DIRECTION A:
Answer these questions using the book review:
(i) How many essays does Thrillers: 100 Must-Reads collect?
(ii) Which Alexandre Dumas novel does the reviewer call one of their favorite books?
(iii) Whose essay on that novel showed the reviewer points they hadn't seen in that light before?

Hey, nerds can have dreams, too.

Since my network of friends and acquaintances doesn’t include any of my favourite authors, reading a book such as Thrillers:100 Must-Reads is definitely the next best thing. It’s a collection of 100 essays by 100 of today’s best thriller authors about the 100 best thrillers of all times. Contemporary authors such as R.L. Stine, Michael Palmer, Janet Berliner, Sandra Brown and Hank Wagner write about thrillers such as Macbeth (yes, the one by Shakespeare), Mysterious Island, King Kong, And Then There were None. Excuse me while I go a little fangirl here, but oh, my, GOD – it was like having 100 dates with 100 great authors talking about 100 great books.

There are many people who should read this book, most obvious of which are fans of the genre. Some of the books you will recognize; some of the authors you will recognize; and, amidst these 100 essays, you are bound to discover a couple of new ones you might want to give a try.

Another reason for fans of the genre to pick up this book is to acquire new perspectives even on book you have read a million times. One of my favourite books is Alexandre Dumas’ The Count of Monte-Cristo. I really thought I knew everything about the book, not because I’m smart or anything (oh how I wish that were the case) but rather because I have read so many essays and opinion pieces about it, and also because I have read it so many times. Francine Matthews’ insightful essay pointed out many points that I hadn’t quite seen in that light before, making me put her on top of the list of authors I’d love to talk about a book with.

Give a girl a break for having a bias – it is, after all, Alexandra Dumas!

MATERIAL SHOWN:

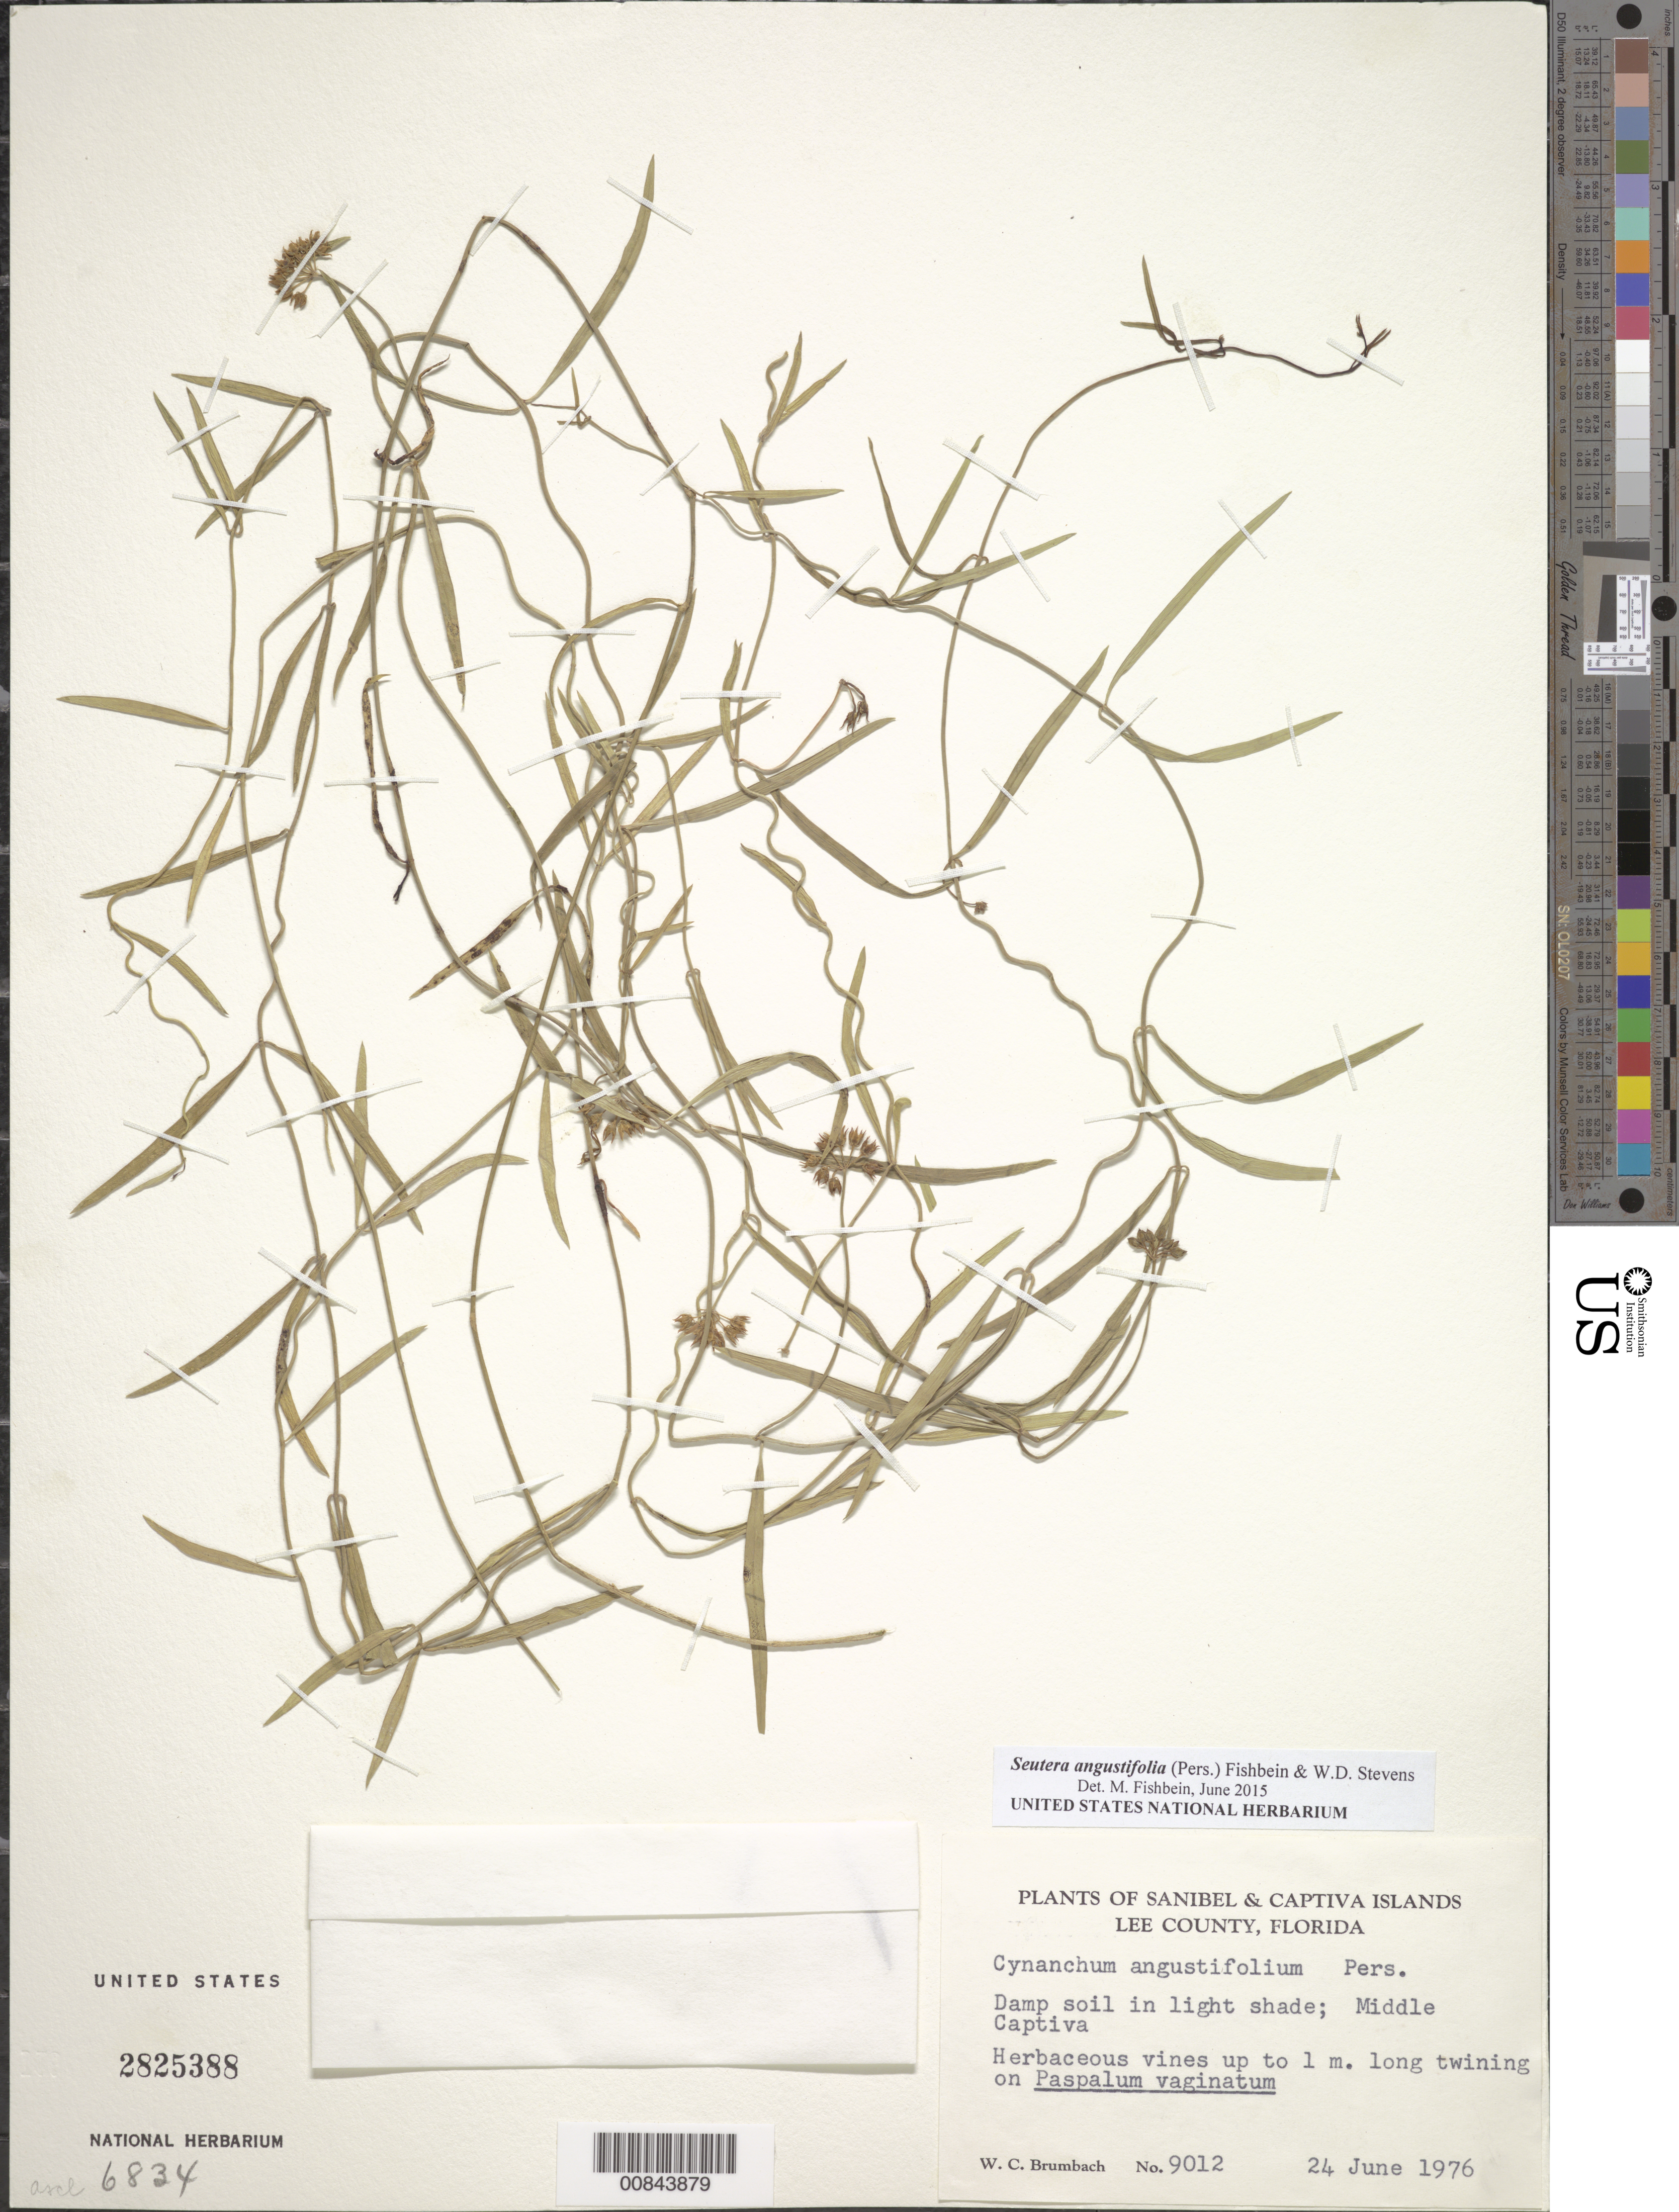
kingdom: Plantae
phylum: Tracheophyta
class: Magnoliopsida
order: Gentianales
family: Apocynaceae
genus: Seutera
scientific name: Seutera angustifolia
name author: Fishbein & W.D. Stevens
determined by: Fishbein, M.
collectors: W. C. Brumbach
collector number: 9012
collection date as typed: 24 Jun 1976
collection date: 1976-06-24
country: United States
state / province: Florida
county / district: Lee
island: Captiva Island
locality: Middle Captiva Island.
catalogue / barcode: US 2825388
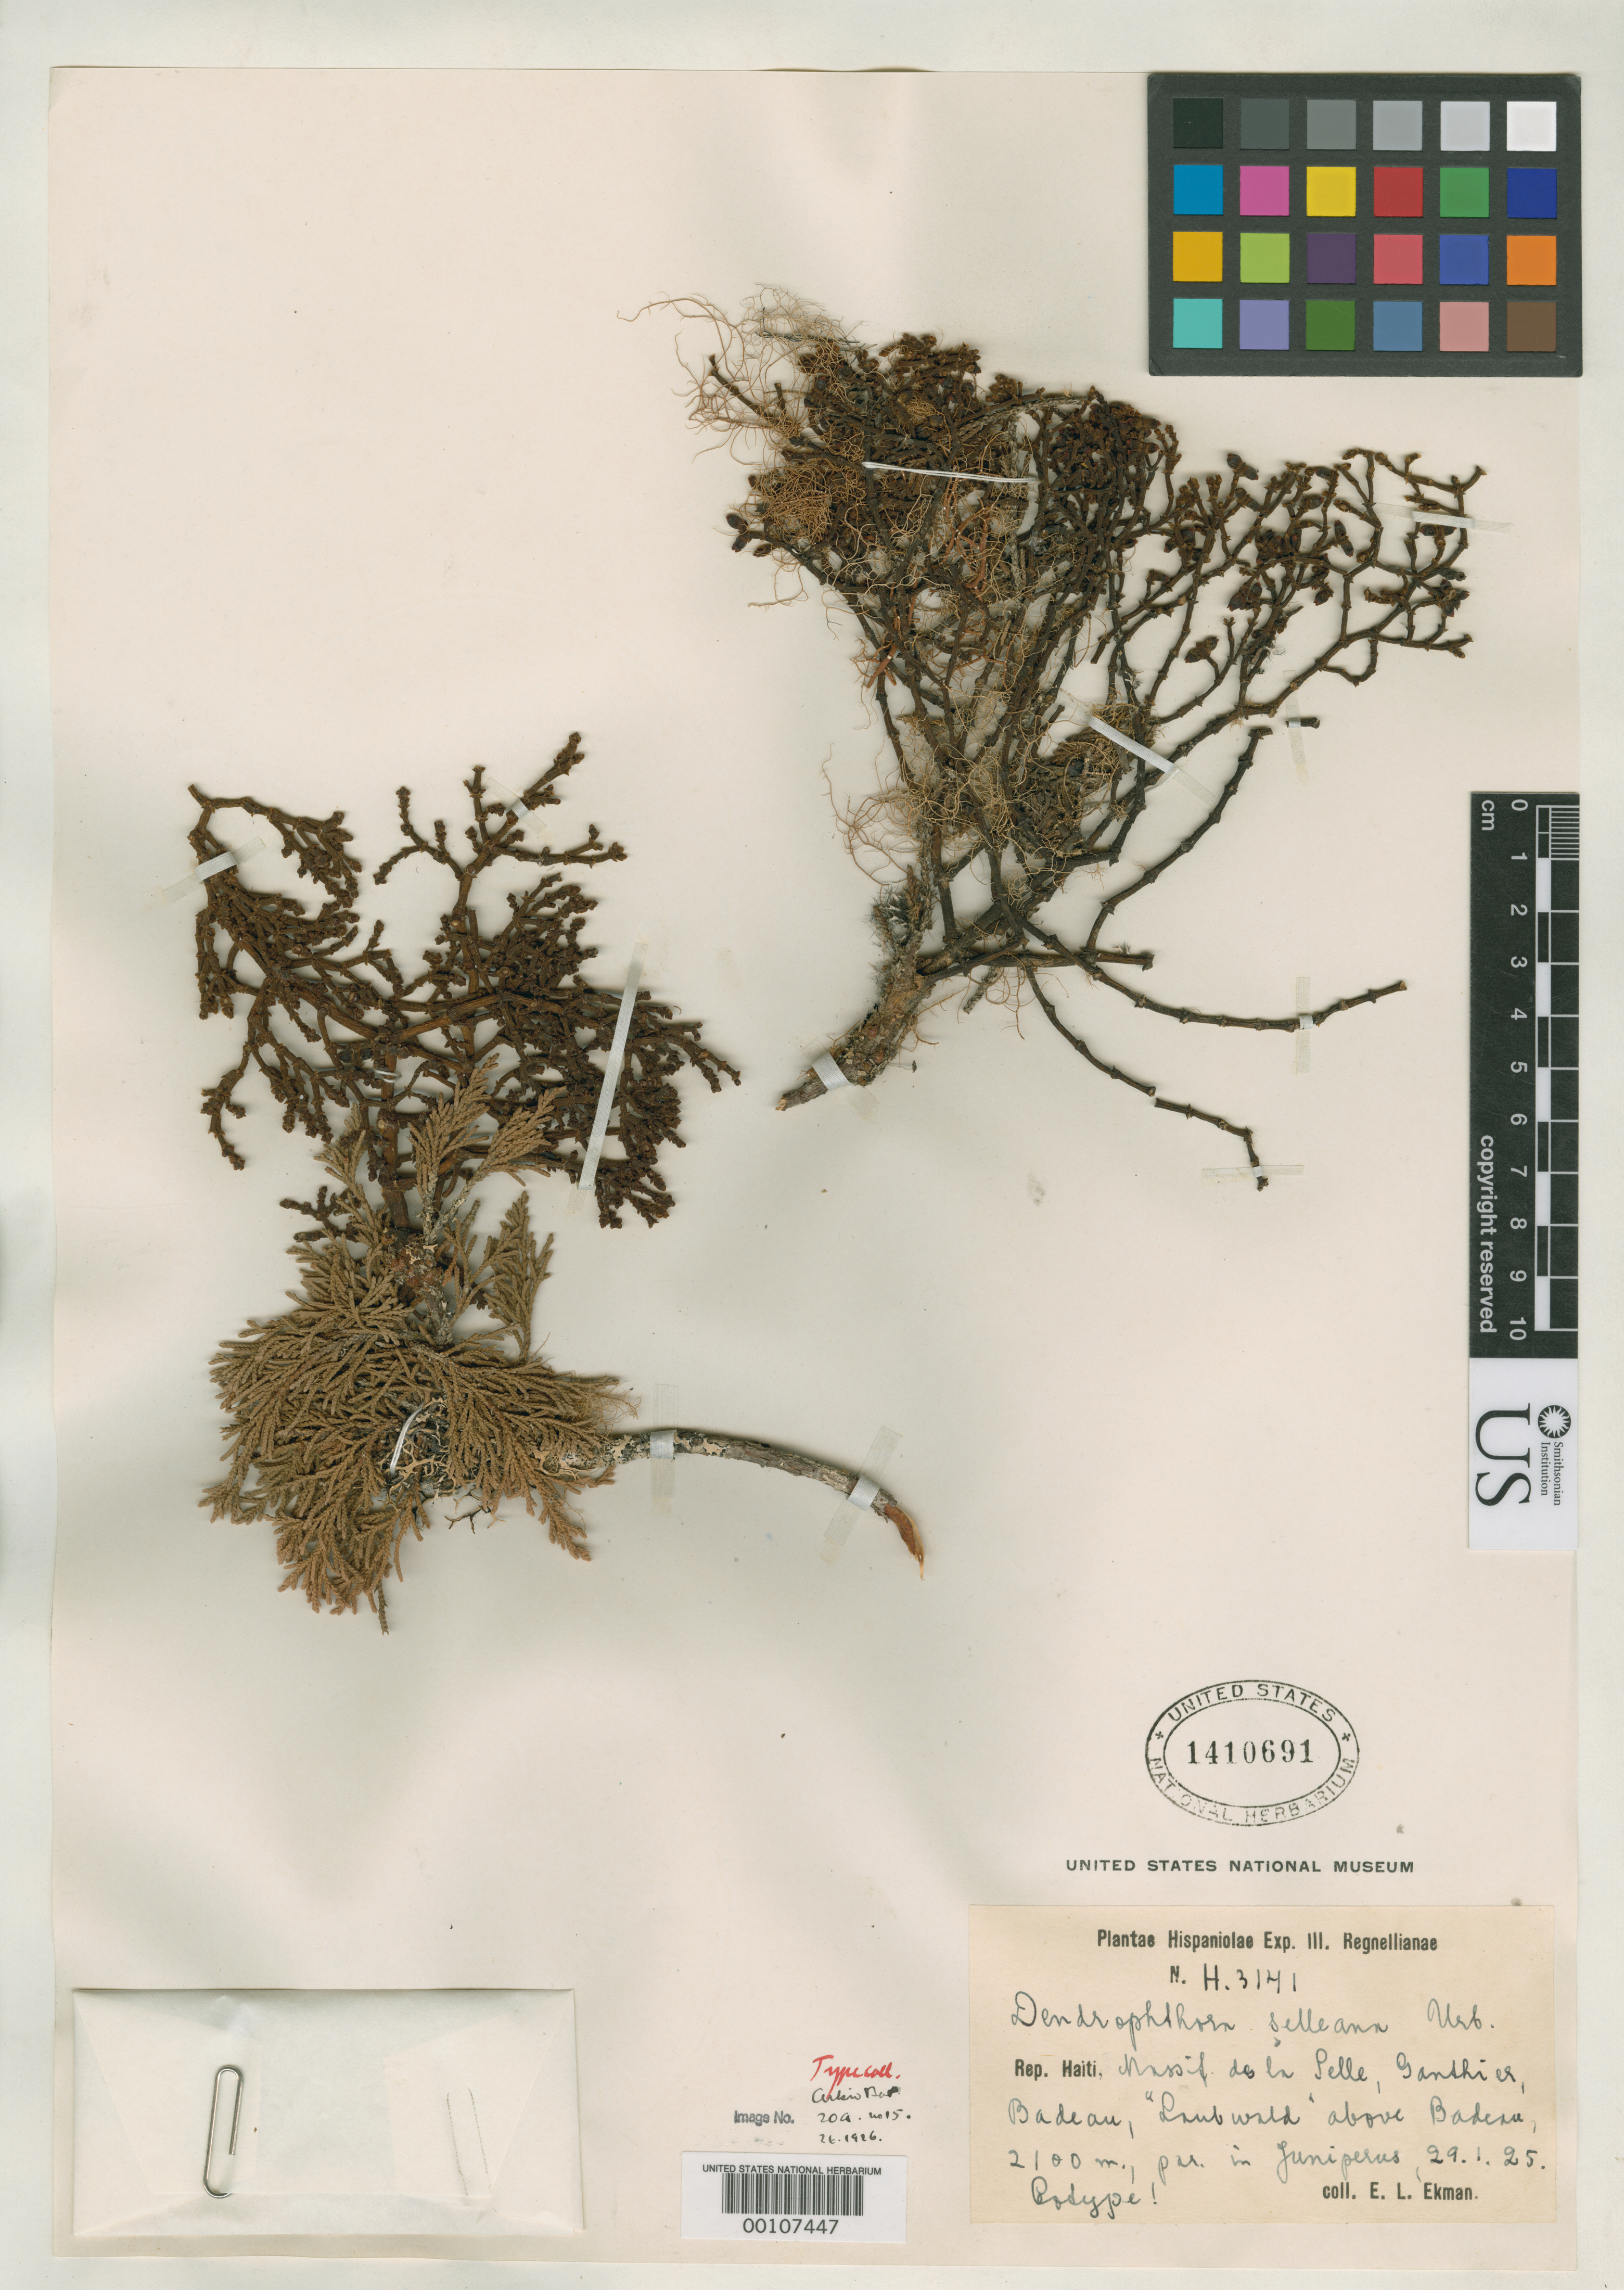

DIRECTION B:
Quote the records word for word, everything from the line containing "phylum: Tracheophyta" down to the end of the records. Leave the pictures out.

FULL OUTPUT A:
(i) 100 essays.
(ii) The Count of Monte-Cristo.
(iii) Francine Matthews.

FULL OUTPUT B:
phylum: Tracheophyta
class: Magnoliopsida
order: Gentianales
family: Apocynaceae
genus: Seutera
scientific name: Seutera angustifolia
name author: Fishbein & W.D. Stevens
determined by: Fishbein, M.
collectors: W. C. Brumbach
collector number: 9012
collection date as typed: 24 Jun 1976
collection date: 1976-06-24
country: United States
state / province: Florida
county / district: Lee
island: Captiva Island
locality: Middle Captiva Island.
catalogue / barcode: US 2825388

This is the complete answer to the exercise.